2841,0.522060,-0.968145,0.084528,-0.894691,-5.699385,0.0,0.0,1.0,0.0
5208,-4.450536,-0.968145,0.084528,0.874772,-1.899794,0.0,0.0,1.0,0.0
1965,0.522060,0.505675,0.084528,-0.894691,0.238048,0.0,0.0,1.0,0.0
4538,-1.135472,-0.968145,0.084528,-0.894691,0.238048,0.0,0.0,1.0,0.0


In [23]:
#importing and fitting the training set on the linear regression model
from sklearn.linear_model import LinearRegression
import os

lr = LinearRegression()

lr.fit(X_train_concat, y_train)

path = "../ml/models/"
isExist = os.path.exists(path)
if not isExist:
    os.makedirs(path)
    print("The new directory is created!")

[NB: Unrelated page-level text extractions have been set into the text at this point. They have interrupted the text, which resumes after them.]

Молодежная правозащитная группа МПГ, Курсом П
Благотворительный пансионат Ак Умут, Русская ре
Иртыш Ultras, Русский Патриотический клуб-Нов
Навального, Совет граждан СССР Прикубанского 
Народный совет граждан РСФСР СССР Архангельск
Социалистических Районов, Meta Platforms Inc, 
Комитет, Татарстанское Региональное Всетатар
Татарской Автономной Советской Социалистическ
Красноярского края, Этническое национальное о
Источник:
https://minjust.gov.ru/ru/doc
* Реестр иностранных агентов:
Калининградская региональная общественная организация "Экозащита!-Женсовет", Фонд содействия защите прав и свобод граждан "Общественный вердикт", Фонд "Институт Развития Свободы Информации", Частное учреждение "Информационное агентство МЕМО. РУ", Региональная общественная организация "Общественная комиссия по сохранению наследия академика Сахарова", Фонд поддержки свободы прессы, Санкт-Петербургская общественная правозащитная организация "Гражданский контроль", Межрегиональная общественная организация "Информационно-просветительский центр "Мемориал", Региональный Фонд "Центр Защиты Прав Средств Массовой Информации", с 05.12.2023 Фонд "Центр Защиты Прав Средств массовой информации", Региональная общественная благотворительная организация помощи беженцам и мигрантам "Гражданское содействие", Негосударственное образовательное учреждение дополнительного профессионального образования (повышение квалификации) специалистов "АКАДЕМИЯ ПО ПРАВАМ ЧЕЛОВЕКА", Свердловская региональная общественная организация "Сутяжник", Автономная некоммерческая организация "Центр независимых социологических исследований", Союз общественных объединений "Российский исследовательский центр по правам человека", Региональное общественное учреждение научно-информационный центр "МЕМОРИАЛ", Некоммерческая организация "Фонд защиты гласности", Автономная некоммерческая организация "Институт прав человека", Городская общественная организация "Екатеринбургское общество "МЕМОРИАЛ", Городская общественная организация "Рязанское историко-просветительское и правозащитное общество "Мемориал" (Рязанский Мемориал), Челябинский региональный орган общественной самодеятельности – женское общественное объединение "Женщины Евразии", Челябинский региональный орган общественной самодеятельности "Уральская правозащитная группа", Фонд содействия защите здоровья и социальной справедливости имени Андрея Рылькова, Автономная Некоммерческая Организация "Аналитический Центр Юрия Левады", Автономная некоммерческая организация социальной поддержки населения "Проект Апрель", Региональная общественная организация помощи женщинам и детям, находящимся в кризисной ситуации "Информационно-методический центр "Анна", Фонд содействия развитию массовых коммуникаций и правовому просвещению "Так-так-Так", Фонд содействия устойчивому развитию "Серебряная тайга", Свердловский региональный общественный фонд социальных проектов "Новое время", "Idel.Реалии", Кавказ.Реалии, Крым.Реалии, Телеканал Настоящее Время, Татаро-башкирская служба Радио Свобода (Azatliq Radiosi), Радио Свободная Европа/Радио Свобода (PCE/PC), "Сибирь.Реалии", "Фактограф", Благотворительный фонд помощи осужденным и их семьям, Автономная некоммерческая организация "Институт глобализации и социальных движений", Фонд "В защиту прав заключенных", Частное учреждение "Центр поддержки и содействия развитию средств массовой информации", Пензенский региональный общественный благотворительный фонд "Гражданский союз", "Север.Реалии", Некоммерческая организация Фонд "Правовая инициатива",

    filename = "LinearRegression.pkl"
    with open(path+filename, "wb") as file:
        pickle.dump(lr, file)

In [24]:
y_train_pred = lr.predict(X_train_concat)
y_test_pred  = lr.predict(X_test_concat)

In [25]:
import functions

functions.error_metrics_report(y_train, y_test, y_train_pred, y_test_pred)

Unnamed: 0,Metric,Train,Test
0,MAE,40409.9,38482.78
1,MSE,2749398532.44,2337308565.16
2,RMSE,52434.71,48345.72
3,R2,0.29,0.31


### Conclusion:
After some testing with different features and pre-processing I couldn't get a better score for this model than around 0.3 for both the training and test sets. There might not be a sufficient linear correlation between the features and target to get a good performance using a linear model.